Cordilleran Section - 112th Annual Meeting - 2016

Paper No. 18-9
Presentation Time: 4:30 PM

ALONG-STRIKE ANALYSIS OF THE SIERRA NEVADA-PENINSULAR RANGES LATE CRETACEOUS CORDILLERAN BATHOLITH FLARE-UP


KIMBROUGH, David L., Geological Sciences, San Diego State University, San Diego, CA 92182-1020 and GROVE, Marty, Department of Geological & Environmental Sciences, , , CA, Stanford University, 397 Panama Mall, Stanford, CA 94305-2210, dkimbrough@mail.sdsu.edu

New and published data demonstrate the continuity of the Cordilleran mid-Cretaceous (100-85 Ma) Sierra Nevada-Peninsular Ranges batholith flare-up event from northwestern Nevada to the southern tip of Baja California over a strike length of 2500 km. This belt is characterized by a series of large, nested, generally inward-younging intrusive suites with more mafic peripheries relative to more felsic cores. Post-emplacement uplift and erosion has removed supracrustal volcanic/sedimentary cover. Plutons throughout the belt were generated by melting of relatively deep crustal sources based on REE fractionation patterns and elevated Sr/Y ratios, and the consanguinity of intrusion is well-documented by more than 170 widely distributed zircon U/Pb ages.
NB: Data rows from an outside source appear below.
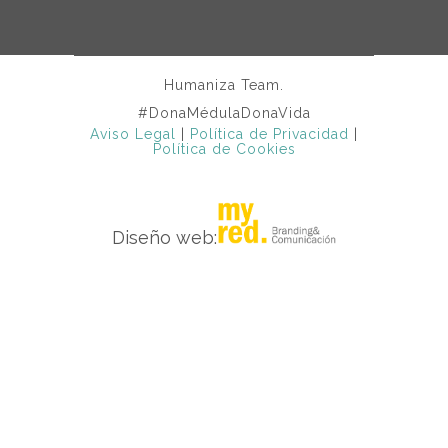
Humaniza Team.
#DonaMédulaDonaVida
Aviso Legal
|
Política de Privacidad
|
Política de Cookies
Diseño web:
Wallrock varies dramatically along strike from basinal early Mesozoic oceanic arc terranes in the north and south to more fertile continental lithosphere in the southern Sierra Nevada segment, as reflected by along strike variation in Sr-Nd tracer isotopic data. Oxygen isotope data show that contributions of supracrustal source materials to the source region of the magma generation varied greatly along strike. Zircon Hf isotopic compositions of ‘flareup’ granitoids from the Peninsular Ranges yield systematically lower εHf values relative to associated gabbro suggesting that that the granitoids cannot simply represent remelting of gabbroic/mafic underplated crust. Age probability distribution of inherited zircon grains from the Peninsular Ranges segment closely match detrital zircon age distributions from batholith derived forearc sediments as well as Catalina Schist metasedimentary rocks demonstrating crustal recycling of forearc subduction erosion products into source melt regions over short time scales.